Mitra, though, replies that he has had a history of communist-bashing since his days as a member of the Presidency College Students’ Organisation. He also rebuts sceptics’ concerns that he is an apolitical person.

He may be new to politics, he says, but politics is in his blood.

“My father (Haridas Mitra) was Deputy Speaker of the Assembly and I used to accompany him during his campaigns. My maternal grandfather (Suresh Chandra Bose) was Netaji Subhas Chandra Bose’s elder brother, and my father was part of the secret service team of the Azad Hind Fauj. My mother took over charge of the secret service after my father,” Mitra says.

He can’t help adding a titbit: “There is a railway station, Belanagar, in her name.”

Amit Mitra with wife Meera Balakrishnan at the karmi sabha (Sanjoy Chattopadhyaya)

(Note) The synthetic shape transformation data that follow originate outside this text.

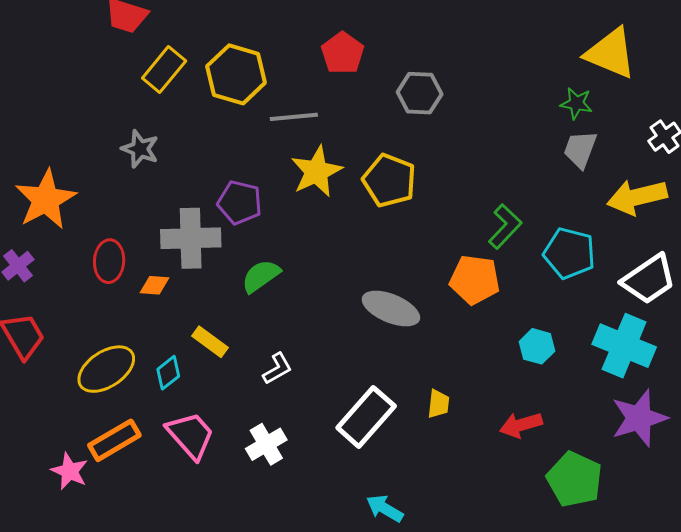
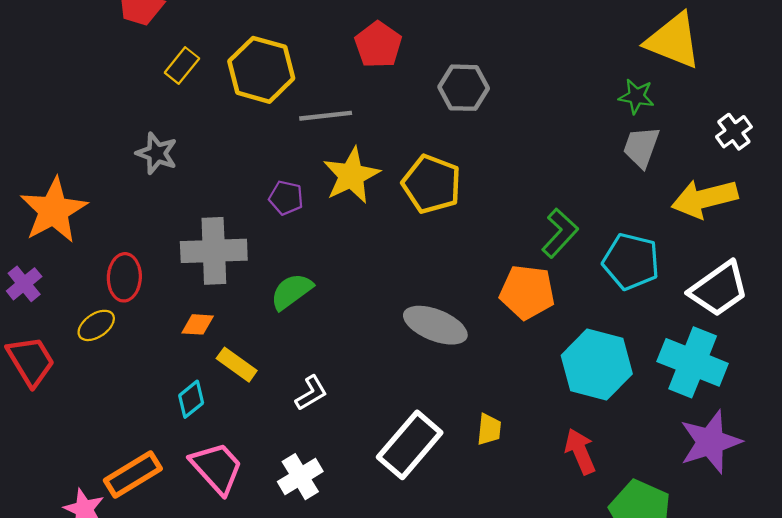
yellow rectangle: (164, 69) -> (182, 65), size x0.7
purple pentagon: (240, 203) -> (286, 198), moved, size x0.7
orange diamond: (154, 285) -> (198, 324), moved
cyan hexagon: (537, 346) -> (597, 365), size x1.8
yellow ellipse: (106, 369) -> (96, 325), moved, size x0.6
red arrow: (521, 425) -> (580, 451), turned 84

Political roots taken care of, the Calcutta Boys School alumnus briefly rolls out his CV, aware that academic credentials can mean something to voters.

“I was taught by Prime Minister Manmohan Singh,” Mitra mentions, trying to even scores with his opponent, who had the legendary, Nobel-winning economist Paul Samuelson as his teacher at the MIT.

Mitra was also taught by Amartya Sen, Sukhamoy Chakraborty and K.N. Raj at Delhi School of Economics. After getting a master’s from DSE, he did his PhD from Duke University in the US.

Saugata Roy had already set the stage for a head-to-head comparison with Dasgupta by introducing Mitra as the next finance minister of Bengal, though the man himself is a little coy.

“I don’t know what role she (Mamata) has in mind for me. But I am willing to do whatever she asks me to do,” he says.

“We are lucky to have a candidate like him from Khardah,” says Sukantha Banik, president of the town Congress, as men and women among the audience stand up to click Mitra’s pictures with their camera phones.

Between Thursday and Sunday morning, Khardah residents have got several such opportunities with Mitra crisscrossing the constituency of over 1.66 lakh voters.

The Left received its first jolt here in the 2009 Lok Sabha polls when Trinamul’s Dum Dum candidate Roy secured a lead of over 1,400 votes from the Khardah Assembly segment. In the municipal elections the following year, Trinamul cemented its position by wresting the municipal board from the Left.

Although the Left supporters are regrouping to try and ensure another term for Dasgupta, the bigger challenge for Mitra is the discontent among a section of Congress and Trinamul supporters over their parties’ alliance.

Mitra, though, brushes away the chances of sabotage. Yet his plea at the workers’ meeting seems to capture some of his worries.

“Our main aim is to defeat the CPM and make Mamata the chief minister of Bengal. Even if we have differences, we should fight together,” he says.

As the boss of a leading industry chamber, Mitra had learnt the art of getting along with rival business houses and keeping them under the Ficci fold.

Although much in his life has changed in the past few days, he will have to fall back on those old skills to ensure his victory, Trinamul sources say.